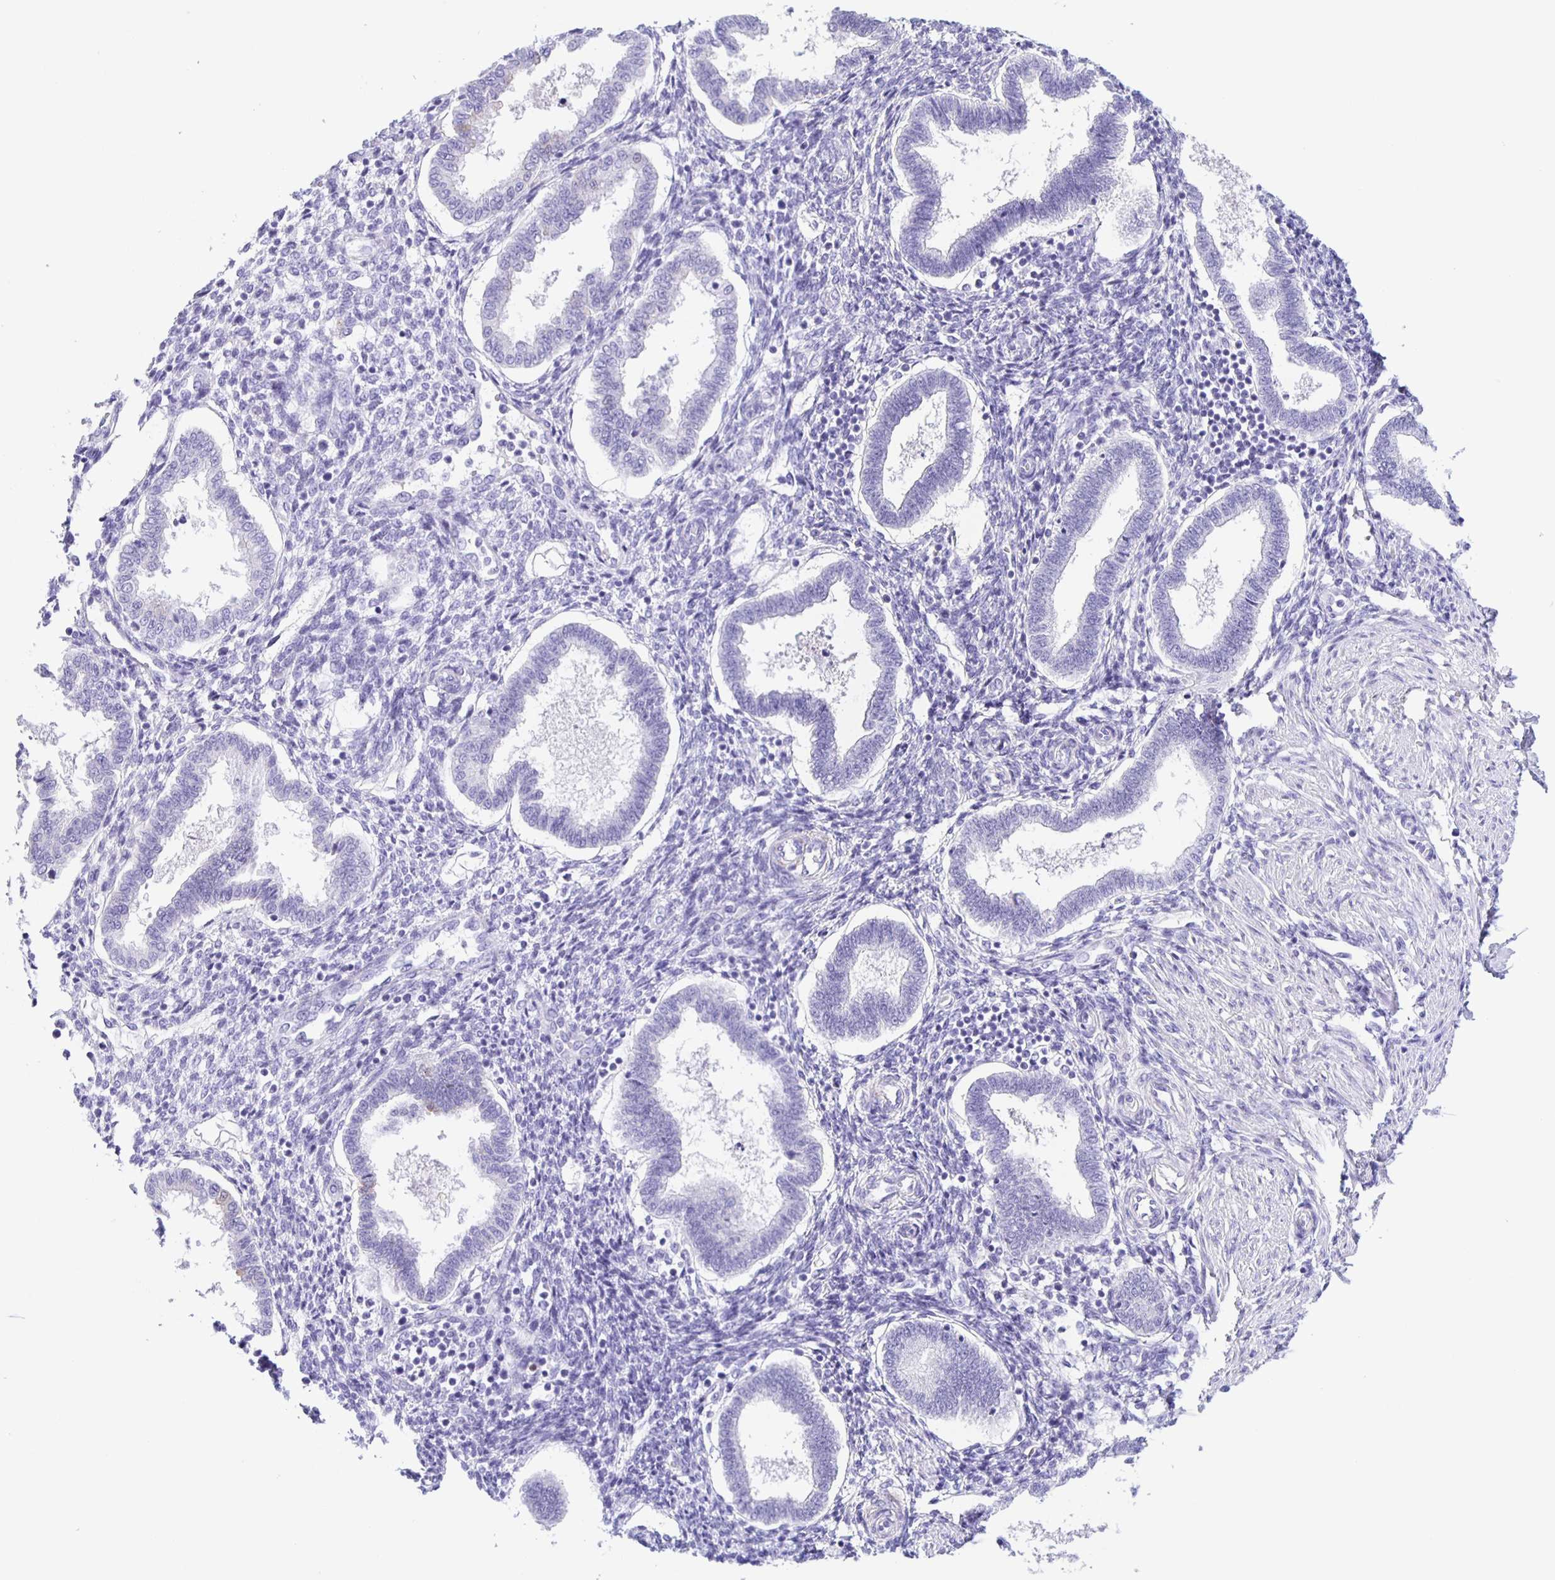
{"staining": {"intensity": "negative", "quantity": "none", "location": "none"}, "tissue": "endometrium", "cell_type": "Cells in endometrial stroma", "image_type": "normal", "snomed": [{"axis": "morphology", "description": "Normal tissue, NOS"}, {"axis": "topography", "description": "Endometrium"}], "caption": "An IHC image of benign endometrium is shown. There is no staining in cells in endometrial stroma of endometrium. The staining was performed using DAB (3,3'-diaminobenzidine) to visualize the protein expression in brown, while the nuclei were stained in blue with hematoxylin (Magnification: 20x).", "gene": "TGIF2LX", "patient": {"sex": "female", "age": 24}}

****************

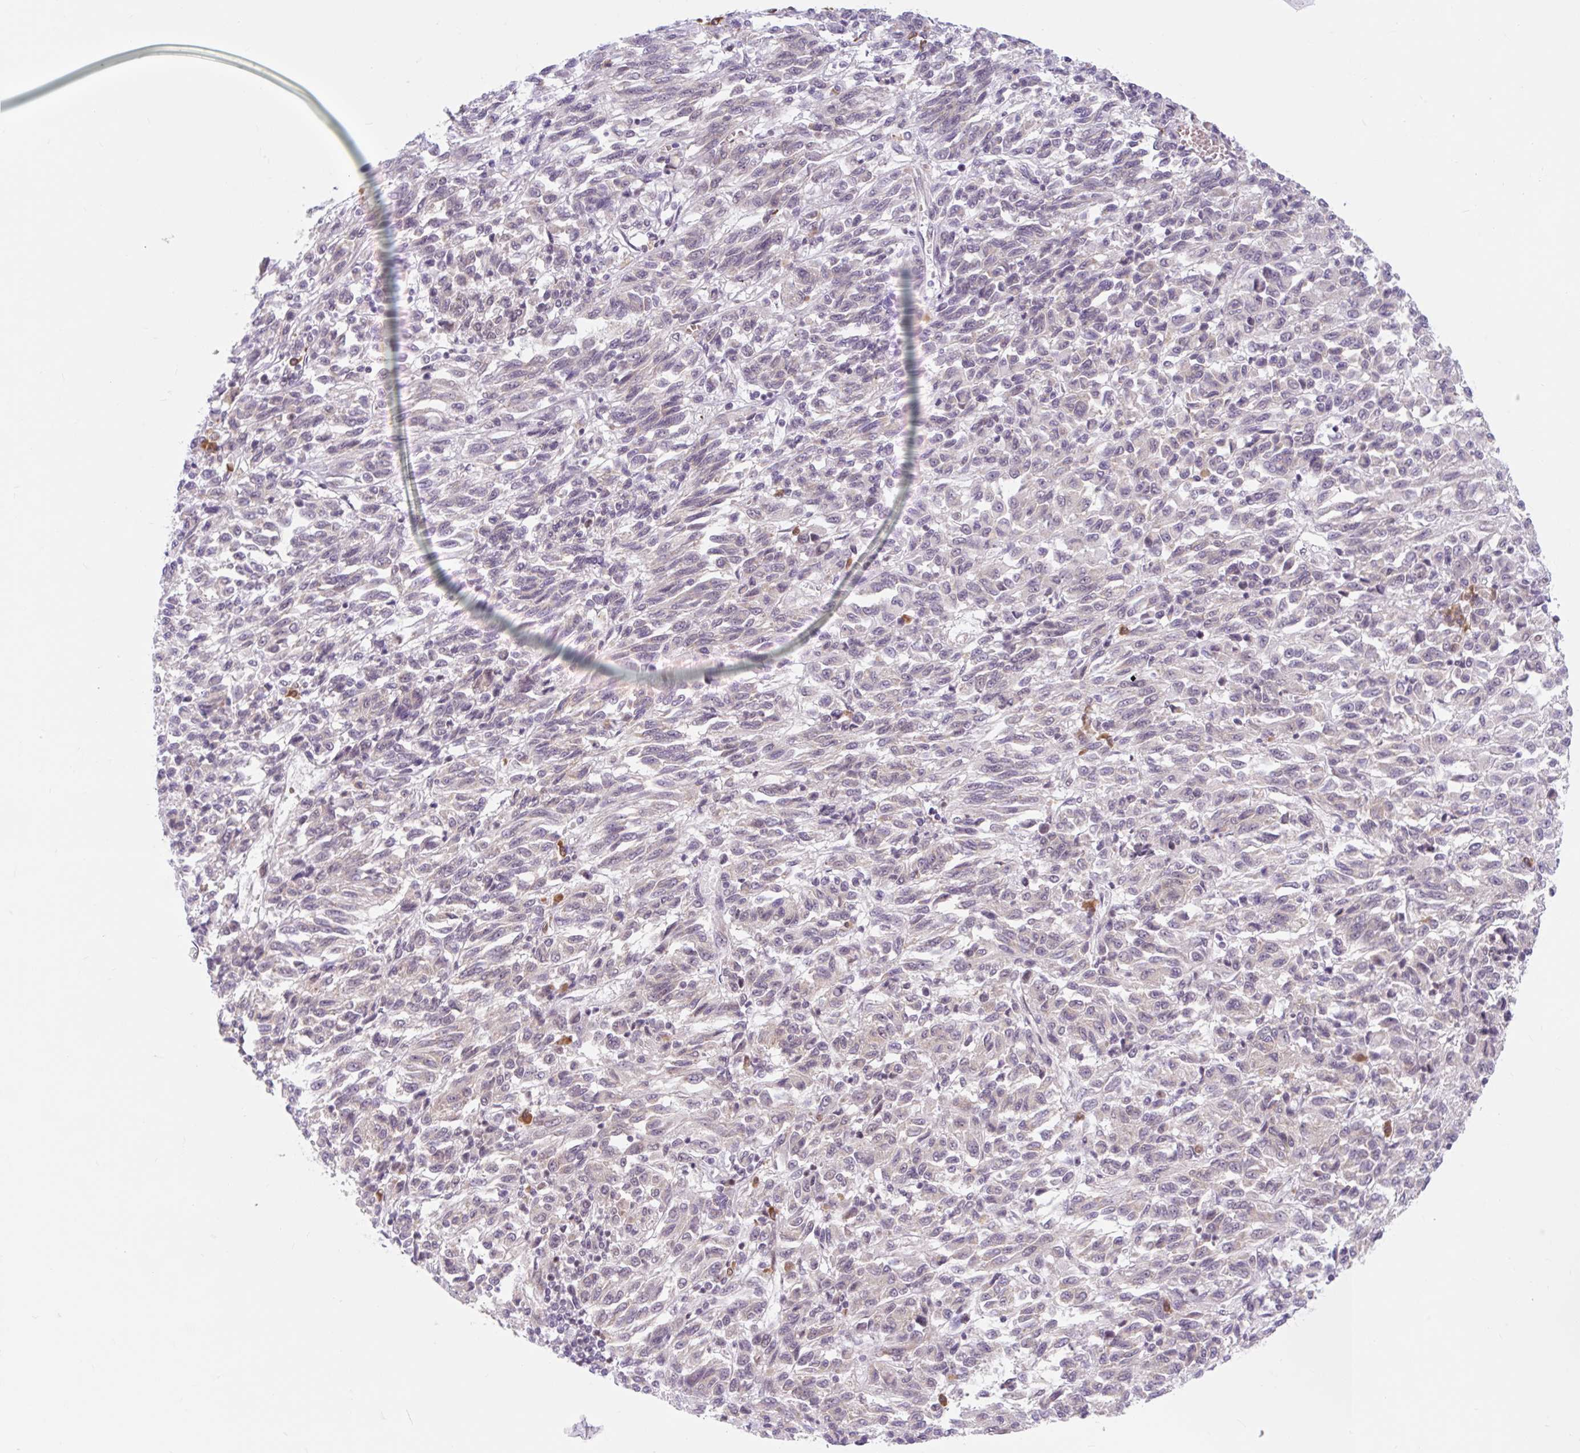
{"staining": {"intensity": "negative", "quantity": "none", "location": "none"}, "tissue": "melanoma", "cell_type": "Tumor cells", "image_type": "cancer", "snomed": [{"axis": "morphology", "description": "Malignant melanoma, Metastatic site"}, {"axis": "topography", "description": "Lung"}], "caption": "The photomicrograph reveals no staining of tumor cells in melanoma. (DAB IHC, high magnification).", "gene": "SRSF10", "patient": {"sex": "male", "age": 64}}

****************

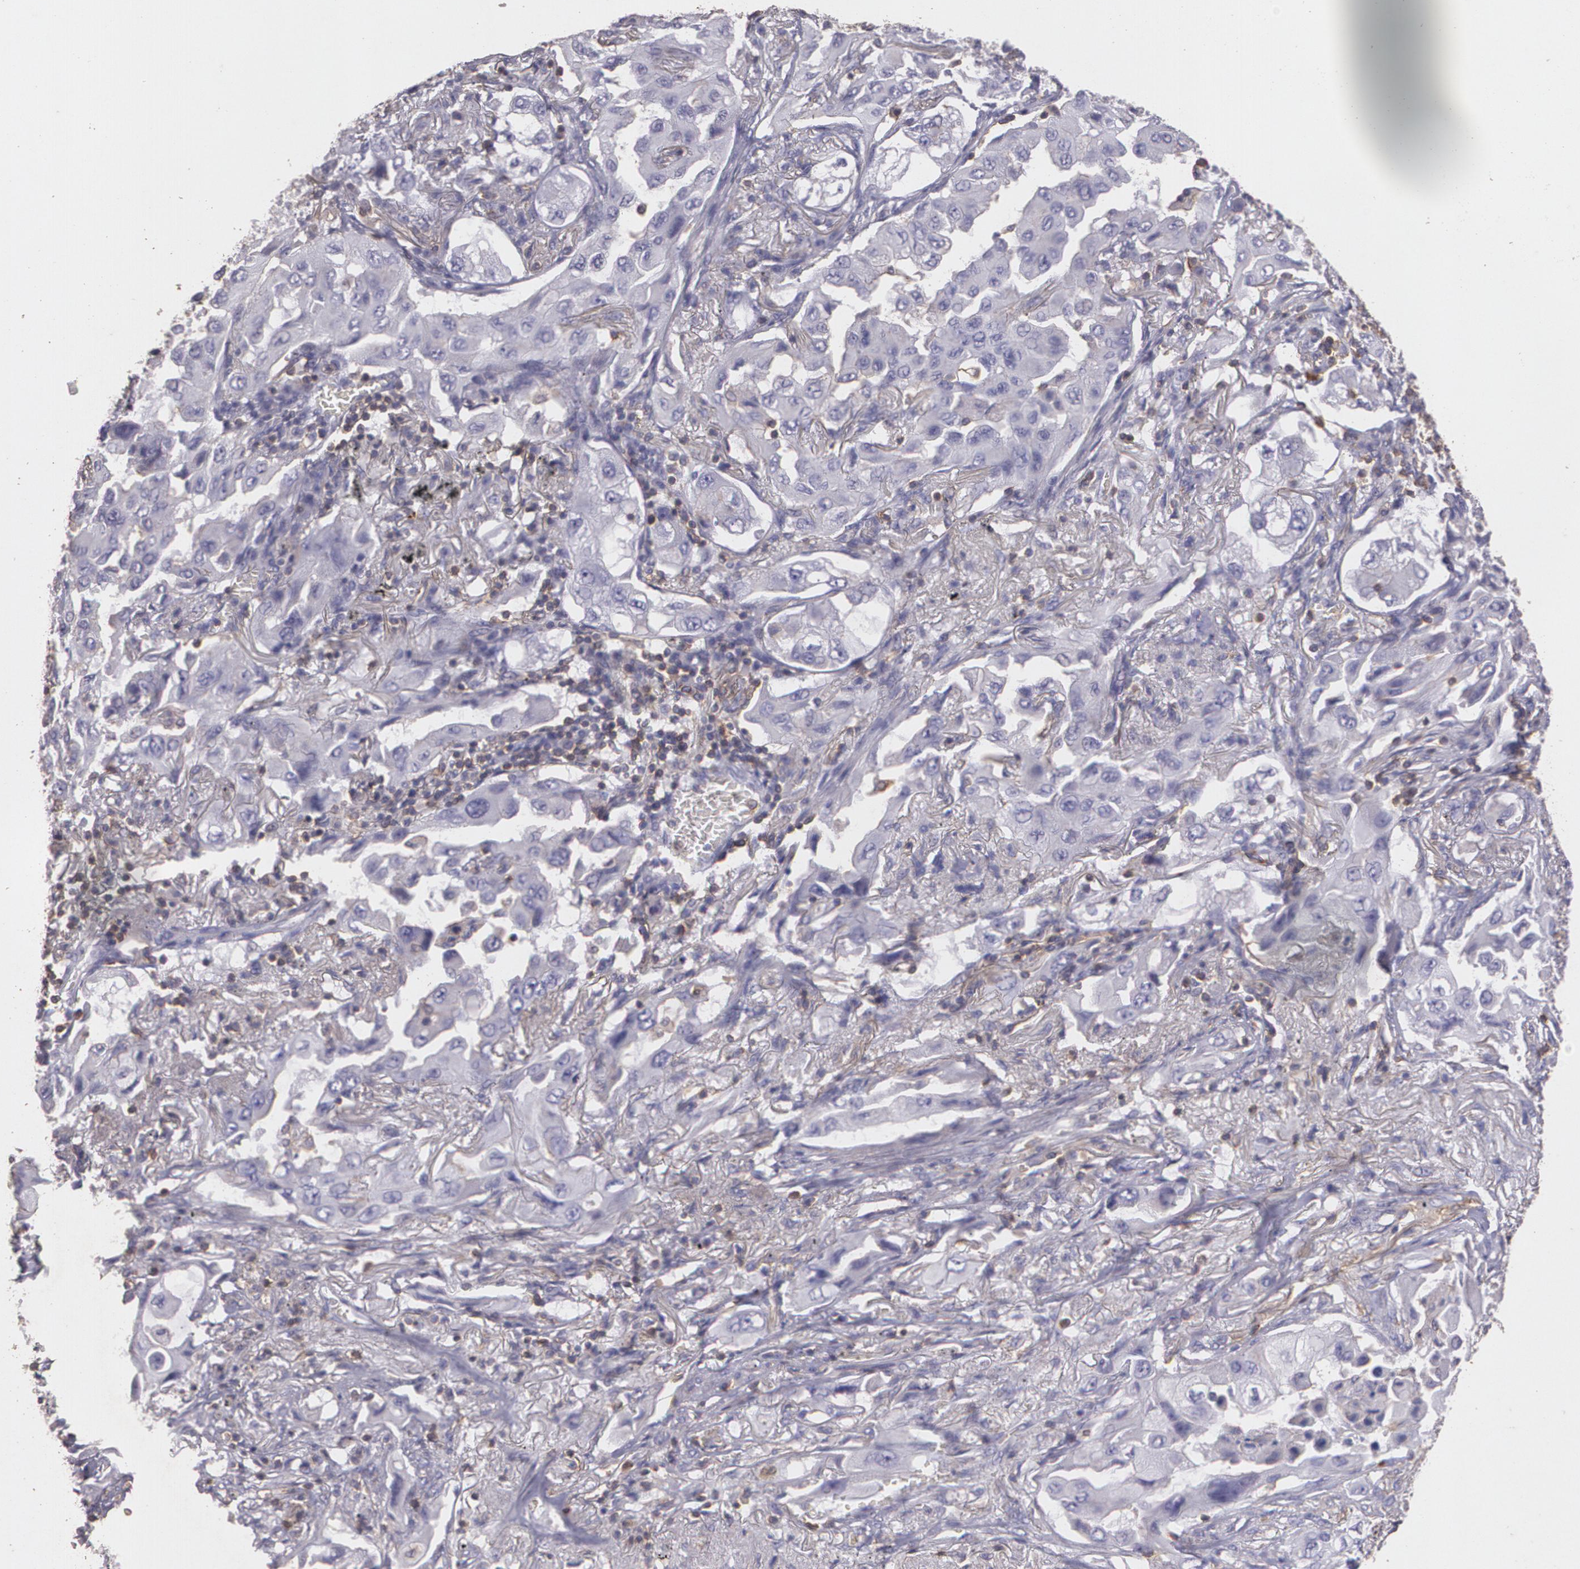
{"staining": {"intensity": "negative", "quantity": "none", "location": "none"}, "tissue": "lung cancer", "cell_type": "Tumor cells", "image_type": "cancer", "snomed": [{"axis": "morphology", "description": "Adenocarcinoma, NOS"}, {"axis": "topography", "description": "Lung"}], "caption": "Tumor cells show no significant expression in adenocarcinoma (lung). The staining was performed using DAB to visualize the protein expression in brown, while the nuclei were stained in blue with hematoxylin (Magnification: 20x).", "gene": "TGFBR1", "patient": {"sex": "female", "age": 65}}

****************

## Exercise objective:
Go through the data, and copy each line in which the word "Lung" appears.

## Result of this task:
{"staining": {"intensity": "negative", "quantity": "none", "location": "none"}, "tissue": "melanoma", "cell_type": "Tumor cells", "image_type": "cancer", "snomed": [{"axis": "morphology", "description": "Malignant melanoma, Metastatic site"}, {"axis": "topography", "description": "Lung"}], "caption": "The photomicrograph reveals no staining of tumor cells in melanoma. (DAB IHC, high magnification).", "gene": "SRSF10", "patient": {"sex": "male", "age": 64}}
{"staining": {"intensity": "negative", "quantity": "none", "location": "none"}, "tissue": "lung cancer", "cell_type": "Tumor cells", "image_type": "cancer", "snomed": [{"axis": "morphology", "description": "Adenocarcinoma, NOS"}, {"axis": "topography", "description": "Lung"}], "caption": "Tumor cells show no significant expression in adenocarcinoma (lung). The staining was performed using DAB to visualize the protein expression in brown, while the nuclei were stained in blue with hematoxylin (Magnification: 20x).", "gene": "TGFBR1", "patient": {"sex": "female", "age": 65}}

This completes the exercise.